Les syndicats et la gestion

« Les politiques patronales divisent aussi les organisations syndicales, comme en témoignent les divergences entre la CGT et la CFDT. Car les syndicats ont du mal à se positionner vis-à-vis de démarches mais aussi de nouvelles revendications qui concernent le contenu même du travail, son organisation et sa gestion. Autant il est aisé d’unifier le personnel sur la base d’une demande d’augmentation de salaire égale pour tous, autant il est difficile de surmonter les divisions qui traversent chaque catégorie de salariés à propos des manières de travailler et de s’y investir, de résister aux stratégies patronales de participation ou de s’y laisser prendre. Les syndicats en sont partagés entre des stratégies de refus, de participation et de détournement. Là encore, la politique, comme mouvement d’opposition d’intérêts et de conception du monde, donne aujourd’hui le ton, en se moquant en partie des clivages institutionnels traditionnels.
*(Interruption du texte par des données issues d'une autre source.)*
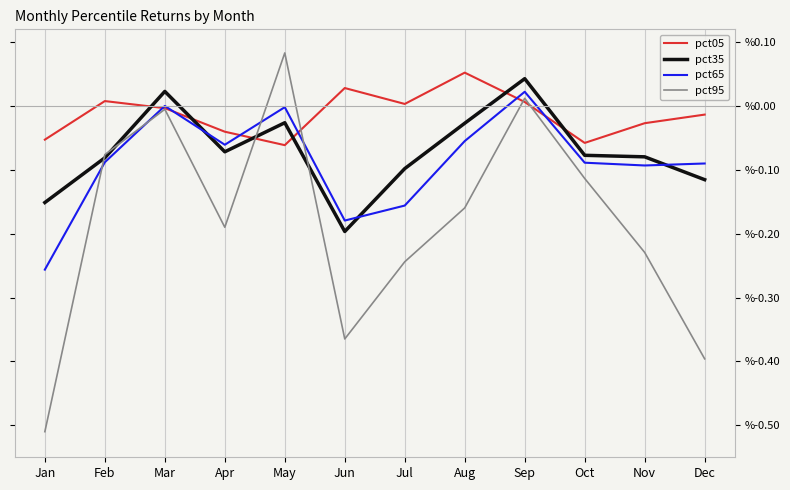

What is the difference between the second highest and minimum values in the pct35 series?

0.2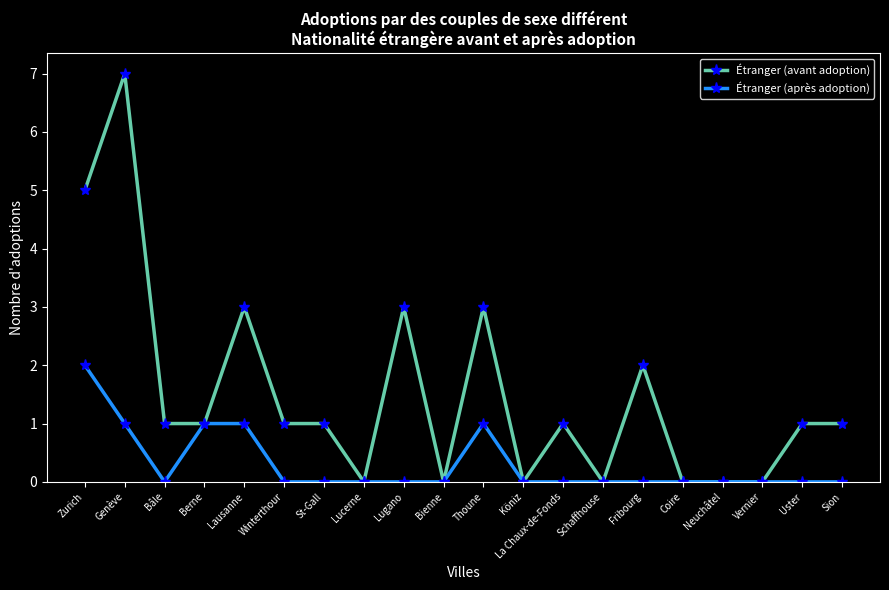

Reading left to right, transcribe all the data shown in this chart.

Étranger (avant adoption): Zurich=5	Genève=7	Bâle=1	Berne=1	Lausanne=3	Winterthour=1	St-Gall=1	Lucerne=0	Lugano=3	Bienne=0	Thoune=3	Köniz=0	La Chaux-de-Fonds=1	Schaffhouse=0	Fribourg=2	Coire=0	Neuchâtel=0	Vernier=0	Uster=1	Sion=1
Étranger (après adoption): Zurich=2	Genève=1	Bâle=0	Berne=1	Lausanne=1	Winterthour=0	St-Gall=0	Lucerne=0	Lugano=0	Bienne=0	Thoune=1	Köniz=0	La Chaux-de-Fonds=0	Schaffhouse=0	Fribourg=0	Coire=0	Neuchâtel=0	Vernier=0	Uster=0	Sion=0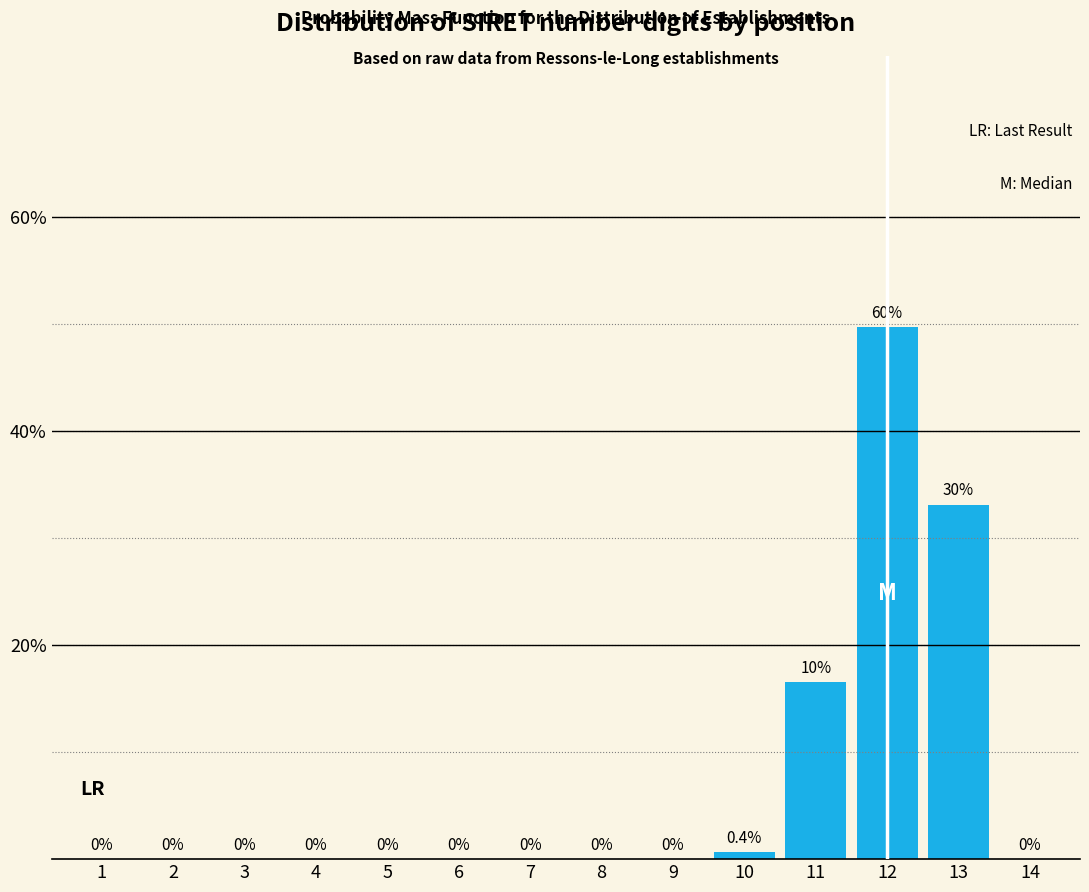

At which label is the value closest to 24?

11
Car les transformations en train de s’opérer mettent finalement en cause le terrain des « revendications économiques » sur lequel les organisations syndicales ont été bâties. La mise à nu des dimensions idéologiques et politiques des entreprises transforme de fond en comble les significations habituelles du travail, car cela rapproche la sphère de la production de celle de la consommation, le travail du hors-travail, l’économie du reste de la société ».

(Ici, nous nous permettrons un petit reproche à l’égard de l’auteur : il n’a jamais été aisé d’unifier le personnel sur la base d’une demande d’augmentation de salaire égale pour tous : certains (salariés et syndicats) préféraient x % pour tous et d’autres y francs pour tous. Et ce n’est pas du tout la même chose).
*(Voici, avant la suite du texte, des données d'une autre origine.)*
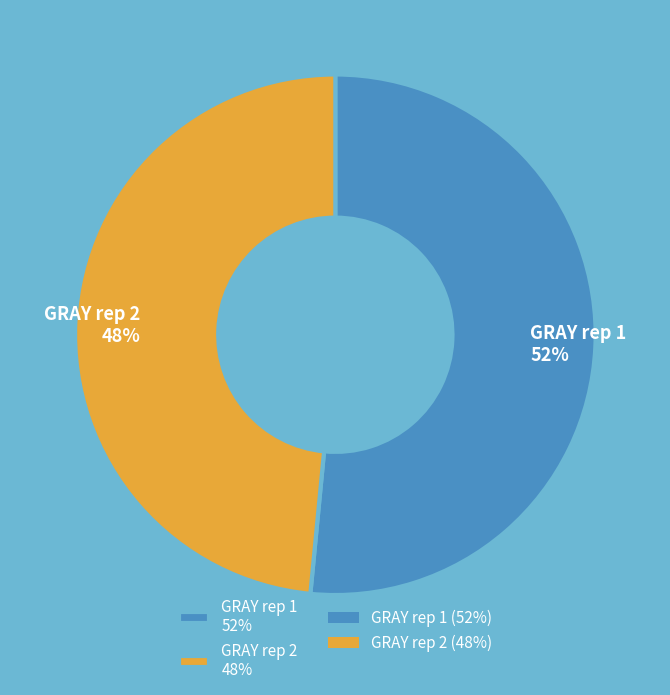

To the nearest percent, what portion does GRAY rep 2 represent?

48%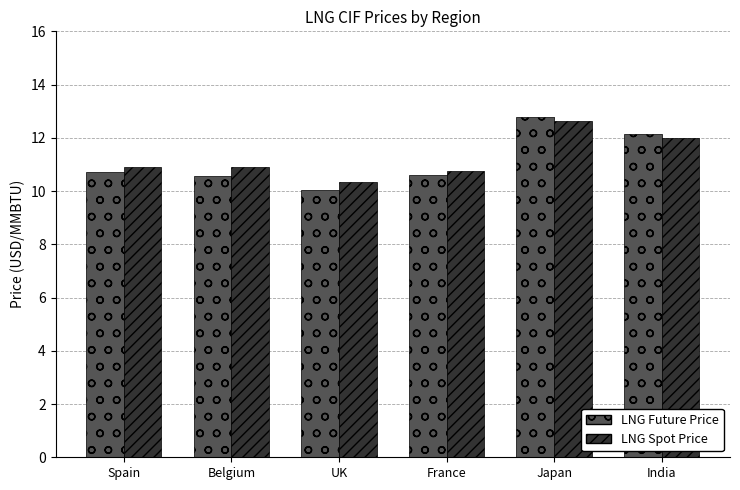

What is the sum of the LNG Future Price values at France and Japan?

23.4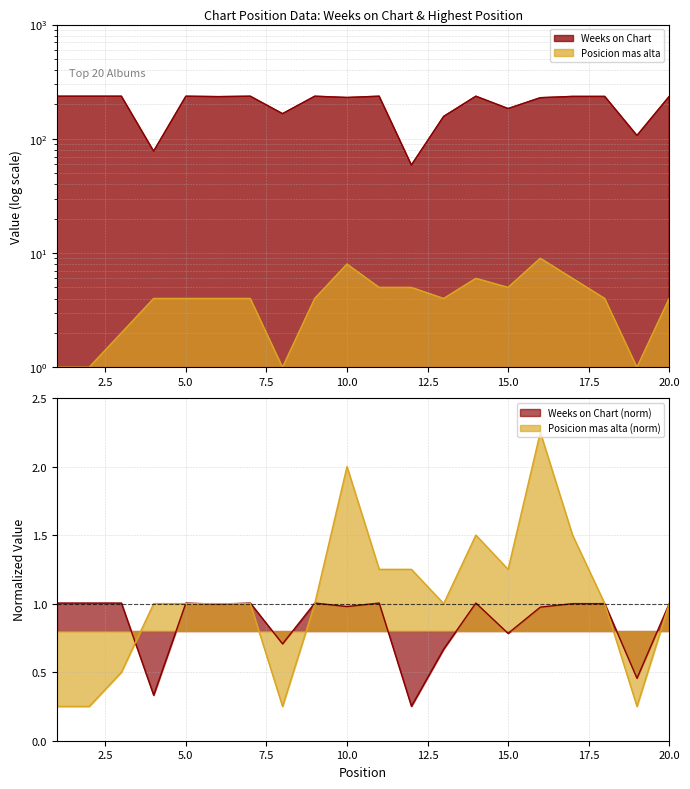

The Posicion mas alta series shows 4.0 at 7. True or false?

True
La vraie nature du management

« Le management renforce donc certaines valeurs contre d’autres, dans et en dehors du travail. Il s’agit d’un dispositif de pouvoir. Mais celui-ci n’est pas omnipuissant, contrairement à ce que les promoteurs du management prétendent parfois, inversement ce n’est pas non plus de la simple « poudre aux yeux » comme le pensent un certain nombre de ses critiques, dont des sociologues. Il constitue au contraire un enjeu, un terrain de confrontation bien réel ».